Au petit matin François et Anne voient arriver, de nouveau, la troupe des noceurs. Elle est précédée d’une paire, de bœufs attelés, empruntée à François Boyer. Entre les cornes des bœufs est calé un coussin sur lequel est « planté » un chou dans un « paillasson » (corbeille dans laquelle on met le pain). Ce chou a été déterré à l’aube dans le potager du père de la mariée. Le chou est enrubanné et arrosé de vin dont on casse la bouteille contre un mur. Pierre Brunaud, le plus déluré des jeunes gens, s’empare de la corbeille et monte la placer sur le toit de la maison, près de la cheminée. Si ce chou parvient à fleurir on en augura que le couple aura une nombreuse progéniture sinon, il restera jusqu’à que les intempéries le détruise. De retour à Lacoux, des jeux sont organisés dans la chènevière des Boyer.
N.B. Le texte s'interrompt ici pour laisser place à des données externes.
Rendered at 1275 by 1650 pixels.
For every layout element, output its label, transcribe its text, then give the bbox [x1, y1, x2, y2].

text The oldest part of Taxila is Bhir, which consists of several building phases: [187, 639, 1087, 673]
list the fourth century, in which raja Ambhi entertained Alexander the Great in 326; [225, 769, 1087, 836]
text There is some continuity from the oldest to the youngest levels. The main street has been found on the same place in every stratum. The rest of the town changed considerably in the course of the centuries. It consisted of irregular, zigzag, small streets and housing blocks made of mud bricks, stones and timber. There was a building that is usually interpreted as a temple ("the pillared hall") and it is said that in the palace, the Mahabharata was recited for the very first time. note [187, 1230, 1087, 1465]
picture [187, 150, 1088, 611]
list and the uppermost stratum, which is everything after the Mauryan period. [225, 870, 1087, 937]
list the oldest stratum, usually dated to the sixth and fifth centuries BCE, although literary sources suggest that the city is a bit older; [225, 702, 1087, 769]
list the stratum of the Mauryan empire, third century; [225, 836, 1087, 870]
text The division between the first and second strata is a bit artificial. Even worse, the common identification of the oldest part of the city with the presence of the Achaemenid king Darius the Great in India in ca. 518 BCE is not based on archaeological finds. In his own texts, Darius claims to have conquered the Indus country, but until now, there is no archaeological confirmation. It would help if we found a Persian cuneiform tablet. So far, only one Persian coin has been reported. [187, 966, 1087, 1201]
Une corde est tendue entre deux pommiers pour jouer au jeu du pot. On suspend deux pots contenant l’un de l’eau l’autre, une poule. Le premier participant choisi est Jacques Lasmier. Les yeux de Jacques sont bandés et une perche placée dans ses mains puis ont lui fait faire quelques tours sur lui-même pour finir par le placer face à la corde. Lasmier tâtonne jusqu’à ce qu’il touche un pot qu’il casse d’un seul coup de baton. Les assistants éclatent de rires car Jacques vient de casser le pot qui était rempli d’eau. Elisabeth se précipite sur son cavalier pour le sécher. Un début de colère commence à s’emparer d’elle lorsqu’elle entend quelques moqueries adressées à celui qui est devenu son amoureux.
Après avoir bien dansé arrive le soir. A la tombée de la nuit, Jacques va reprendre le chemin du Mas. Elisabeth serrée contre lui l’accompagne jusqu’après le Couderc. Sous le gros chêne qui marque le croisement des chemins de Peu-Razet et de Jouillat leurs lèvres se rencontrent. L’année prochaine Jacques Lasmier et Elisabeth Boyer vivront la même noce que viennent vivre Anne et François Peynot.